Dude, you need to talk to your mom
wtf?
She just called and asked if i would be part of the intervention she's planning for you
Well. Nothing came of that. And to think I manscaped and dusted with gold bond.
My T9 Word has dryhumped saved but I can't even get it to figure out bbq.
i just made a "things you cannot forget to do this week just because you're high" list.
so she sprained her ankle somehow and her friend had to carry her out while all 7 of us watched. do we even need to vote on that or is that automatic induction into the hall of shame?
Your dignity remains intact. He, on the other hand, is completely convinced he slept with your cat.
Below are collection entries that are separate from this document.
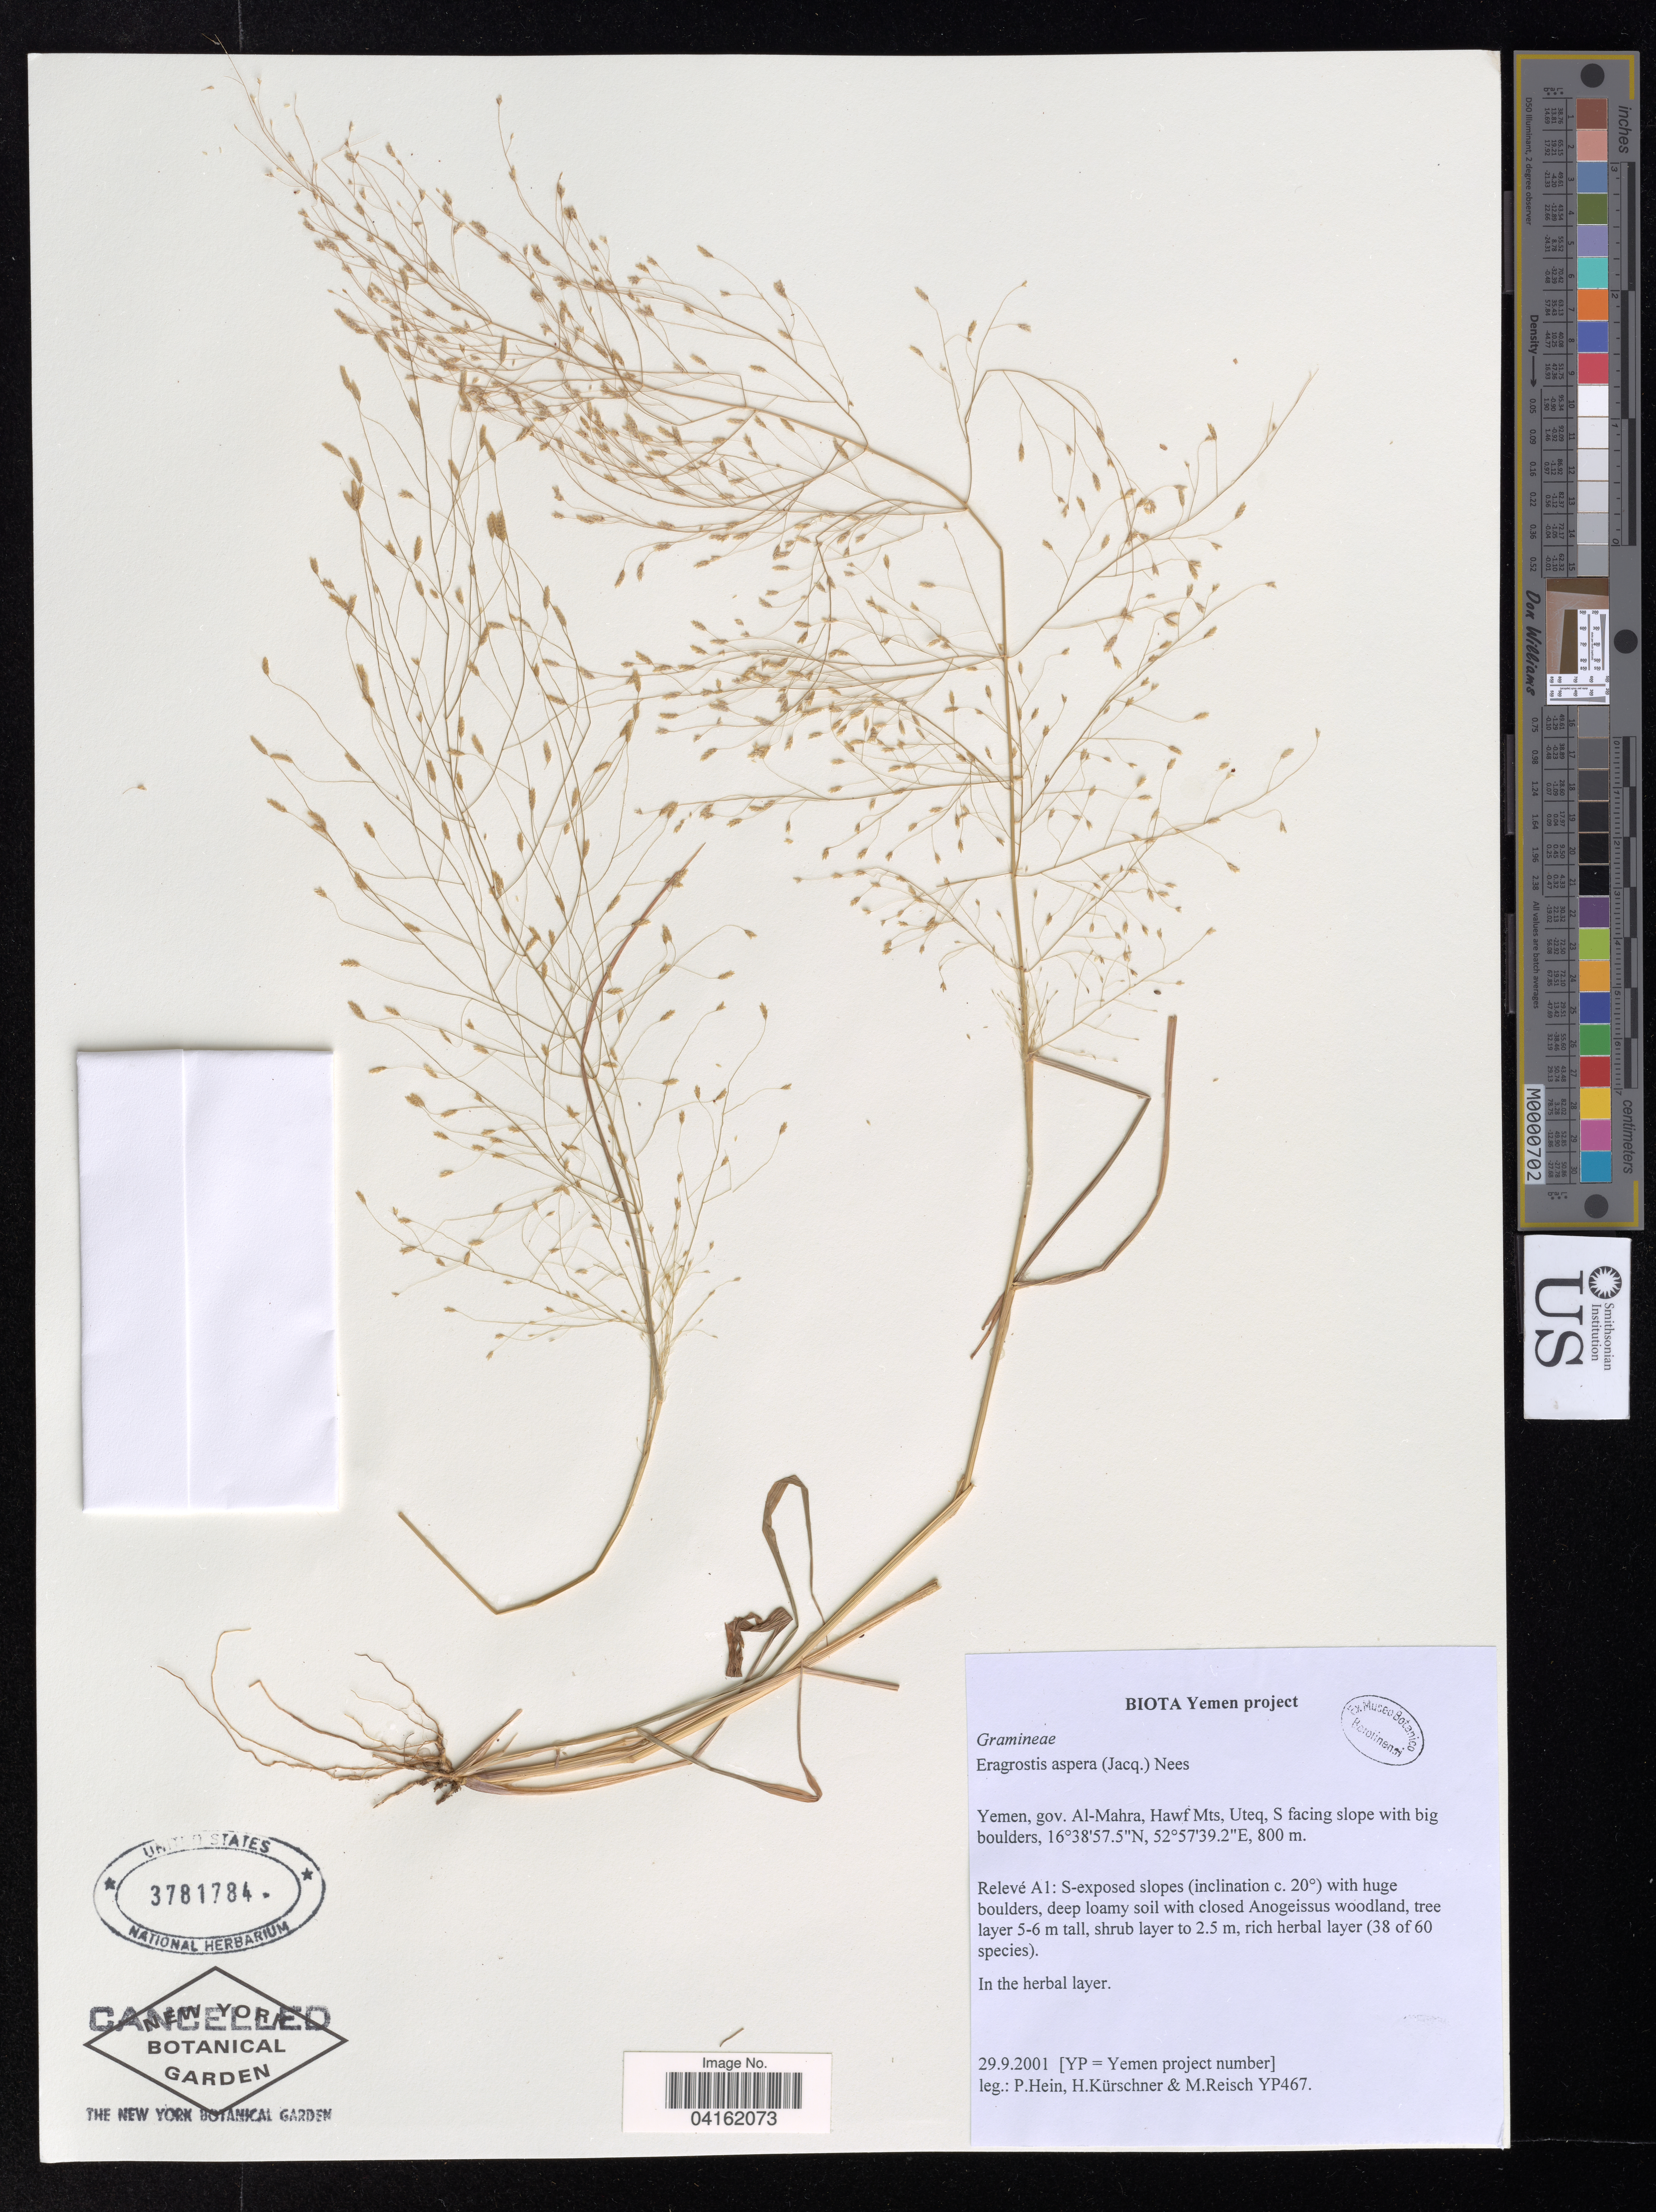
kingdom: Plantae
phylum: Tracheophyta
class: Liliopsida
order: Poales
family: Poaceae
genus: Eragrostis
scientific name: Eragrostis aspera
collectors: P. Hein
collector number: YP467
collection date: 2001-09-29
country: Yemen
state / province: Al Mahrah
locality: Hawf Mts, Uteq, S facing slope with big boulders.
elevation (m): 800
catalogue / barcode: US 3781784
#1 lesson to be learned from mardi gras this year: lock your car doors or some grimy dude like me might just bang in it and use your backseat as a kleenex
i would have thought, that you two being my best friends, one of you would have atleast tried to catch me before i hit the ground after blacking out.
I am so hung over a medically induced coma is beginning to sound appealing.
True but, who really needs money in europe? Just barter with sexual favors. A bowl of cereal is worth a blowjob.
He had a drawn-on fu manchu and now my vagina has one too.
We just stood there eating chocolate chip pancakes, watching you sleep on the bathroom floor.
If u ever apologize to me for "too-rough" sex again I will suspend ur all-access pass to my vagina indefinitely
It's been two whole weeks and I haven't missed a single class. I deserve 69 blunts.
I'm literally rolling on acid for the first time during Thanksgiving. Help me.